» CUPLIKAN TEKS:

Liputan6.com, Yogyakarta - Pemerintah sudah mengeluarkan kebijakan impor daging sapi untuk menekan harga daging yang terus melonjak pada momen Ramadan dan diperkirakan berlanjut hingga Lebaran. Namun kebijakan ini dinilai hanya menyelesaikan masalah harga daging sapi dalam jangka pendek.
Menurut Dekan Fakultas Peternakan UGM Prof Ali Agus, kebijakan jangka pendek tidak menyelesaikan persoalan di lapangan, karena tidak ada tambahan produksi populasi sapi. Selama ini pemerintah hanya mengandalkan kebijakan impor daging dan tidak berupaya menambah populasi sapi betina produktif. Ini yang dinilai membuat harga daging sapi akan terus tinggi.
Sebab itu, ia menyarankan agar pemerintah perlu melakukan impor bibit sapi hidup untuk menambah jumlah populasi sapi.
“Minimal 200 ribu ekor sapi bibit lalu disebar, itu menambah populasi. Namun saya kira itu tak mudah untuk capai 50 ribu saja nggak berhasil. Seharusnya pemerintah bisa melibatkan swasta,” kata Ali Agus, seperti dikutip Minggu (12/6/2016).
Ali Agus menjelaskan jumlah populasi sapi nasional diperkirakan mencapai 12 juta ekor. Jumlah itu sudah termasuk sapi produktif yang mencapai 5-6 juta ekor. Sementara untuk sapi siap potong hanya mencapai 2-3 juta per tahun.

» KUMPULAN BARIS:
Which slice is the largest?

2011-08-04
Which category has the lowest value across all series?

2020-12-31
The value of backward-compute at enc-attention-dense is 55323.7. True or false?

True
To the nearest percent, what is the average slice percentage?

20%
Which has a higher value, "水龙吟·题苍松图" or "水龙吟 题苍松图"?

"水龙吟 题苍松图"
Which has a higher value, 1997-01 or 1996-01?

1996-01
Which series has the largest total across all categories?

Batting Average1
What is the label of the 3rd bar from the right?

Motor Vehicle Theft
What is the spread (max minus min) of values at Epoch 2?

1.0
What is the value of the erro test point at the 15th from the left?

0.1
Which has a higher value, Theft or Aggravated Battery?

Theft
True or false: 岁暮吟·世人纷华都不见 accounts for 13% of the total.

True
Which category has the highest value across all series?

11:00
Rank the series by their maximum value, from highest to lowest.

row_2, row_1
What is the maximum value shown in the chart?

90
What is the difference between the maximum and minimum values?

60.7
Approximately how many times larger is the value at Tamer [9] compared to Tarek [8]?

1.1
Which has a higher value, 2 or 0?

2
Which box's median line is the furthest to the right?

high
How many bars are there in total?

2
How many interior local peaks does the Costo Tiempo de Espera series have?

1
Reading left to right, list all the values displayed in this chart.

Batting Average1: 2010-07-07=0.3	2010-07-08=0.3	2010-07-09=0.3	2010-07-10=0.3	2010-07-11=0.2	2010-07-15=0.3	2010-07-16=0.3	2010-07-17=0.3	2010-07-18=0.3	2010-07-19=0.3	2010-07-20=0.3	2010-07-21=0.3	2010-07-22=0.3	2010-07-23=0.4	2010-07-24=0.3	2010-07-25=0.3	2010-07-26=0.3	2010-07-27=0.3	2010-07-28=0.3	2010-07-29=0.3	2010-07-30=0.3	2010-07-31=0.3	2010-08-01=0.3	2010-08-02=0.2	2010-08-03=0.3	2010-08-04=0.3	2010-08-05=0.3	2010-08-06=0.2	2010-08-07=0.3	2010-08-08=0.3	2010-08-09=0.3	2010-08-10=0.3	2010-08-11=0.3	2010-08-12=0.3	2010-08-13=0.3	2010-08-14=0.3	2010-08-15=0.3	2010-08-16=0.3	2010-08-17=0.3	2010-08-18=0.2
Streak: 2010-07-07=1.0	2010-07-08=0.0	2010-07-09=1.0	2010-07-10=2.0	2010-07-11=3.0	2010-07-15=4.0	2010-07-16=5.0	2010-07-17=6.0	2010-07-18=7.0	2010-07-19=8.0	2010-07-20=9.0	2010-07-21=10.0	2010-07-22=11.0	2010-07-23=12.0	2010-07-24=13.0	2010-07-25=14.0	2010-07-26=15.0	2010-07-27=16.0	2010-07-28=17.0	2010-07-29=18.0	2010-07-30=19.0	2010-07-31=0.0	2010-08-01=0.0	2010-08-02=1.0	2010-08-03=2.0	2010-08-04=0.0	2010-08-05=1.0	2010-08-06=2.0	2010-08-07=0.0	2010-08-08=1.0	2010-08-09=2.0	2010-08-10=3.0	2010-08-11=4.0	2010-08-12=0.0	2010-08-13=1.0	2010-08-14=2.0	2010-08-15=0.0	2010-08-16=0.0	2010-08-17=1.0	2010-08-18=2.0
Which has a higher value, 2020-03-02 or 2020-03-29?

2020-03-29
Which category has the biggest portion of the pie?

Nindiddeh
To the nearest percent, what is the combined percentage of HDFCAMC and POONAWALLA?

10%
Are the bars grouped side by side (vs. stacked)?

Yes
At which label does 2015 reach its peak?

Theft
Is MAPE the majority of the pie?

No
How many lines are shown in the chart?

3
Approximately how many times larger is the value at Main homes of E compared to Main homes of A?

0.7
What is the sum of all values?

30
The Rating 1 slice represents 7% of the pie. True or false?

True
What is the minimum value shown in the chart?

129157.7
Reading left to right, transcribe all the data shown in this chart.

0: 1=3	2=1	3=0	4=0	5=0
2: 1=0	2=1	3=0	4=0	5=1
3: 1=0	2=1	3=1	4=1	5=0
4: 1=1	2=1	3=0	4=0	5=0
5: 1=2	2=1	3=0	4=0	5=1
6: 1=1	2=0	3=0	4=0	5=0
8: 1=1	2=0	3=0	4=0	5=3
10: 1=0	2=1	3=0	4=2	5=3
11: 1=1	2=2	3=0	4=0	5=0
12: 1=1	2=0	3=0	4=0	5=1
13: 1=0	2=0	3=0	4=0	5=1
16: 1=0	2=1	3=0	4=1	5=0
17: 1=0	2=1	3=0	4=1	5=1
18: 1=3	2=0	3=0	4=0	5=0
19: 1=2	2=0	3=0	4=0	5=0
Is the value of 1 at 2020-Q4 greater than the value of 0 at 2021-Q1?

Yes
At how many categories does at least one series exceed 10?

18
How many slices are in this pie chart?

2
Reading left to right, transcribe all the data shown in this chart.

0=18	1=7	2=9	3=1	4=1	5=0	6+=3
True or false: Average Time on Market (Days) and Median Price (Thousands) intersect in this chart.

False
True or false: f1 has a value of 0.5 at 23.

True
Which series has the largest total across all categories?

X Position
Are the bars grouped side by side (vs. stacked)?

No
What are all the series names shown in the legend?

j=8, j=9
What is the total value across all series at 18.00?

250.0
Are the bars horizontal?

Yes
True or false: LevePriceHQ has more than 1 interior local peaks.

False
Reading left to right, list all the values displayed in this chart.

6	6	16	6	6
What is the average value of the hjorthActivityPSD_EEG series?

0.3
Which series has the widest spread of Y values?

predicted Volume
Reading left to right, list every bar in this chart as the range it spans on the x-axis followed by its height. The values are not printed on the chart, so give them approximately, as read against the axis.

» SOAL LATIHAN:
A. Berdasarkan berita tentang harga daging sapi di atas, jelaskan dalam satu sampai tiga kalimat mengapa kebijakan jangka pendek dinilai tidak menyelesaikan persoalan di lapangan.
B. Tentukan apakah setiap pernyataan berikut sesuai dengan berita tentang harga daging sapi. Jawab ya atau tidak, lalu kutip kata-kata penentunya dari berita itu.
(i) Ali Agus menyebut angka minimal 200 ribu ekor sapi bibit untuk menambah populasi.
(ii) Populasi sapi nasional diperkirakan mencapai 20 juta ekor.
(iii) Sapi siap potong mencapai 5-6 juta ekor per tahun.

» JAWABAN TIAP SOAL:
A. Kebijakan jangka pendek dinilai tidak menyelesaikan persoalan di lapangan karena tidak ada tambahan produksi populasi sapi. Selama ini pemerintah hanya mengandalkan impor daging dan tidak berupaya menambah populasi sapi betina produktif. Hal ini dinilai membuat harga daging sapi akan terus tinggi.

B.
(i) Ya: "Minimal 200 ribu ekor sapi bibit lalu disebar, itu menambah populasi."
(ii) Tidak: "jumlah populasi sapi nasional diperkirakan mencapai 12 juta ekor."
(iii) Tidak: "Sementara untuk sapi siap potong hanya mencapai 2-3 juta per tahun."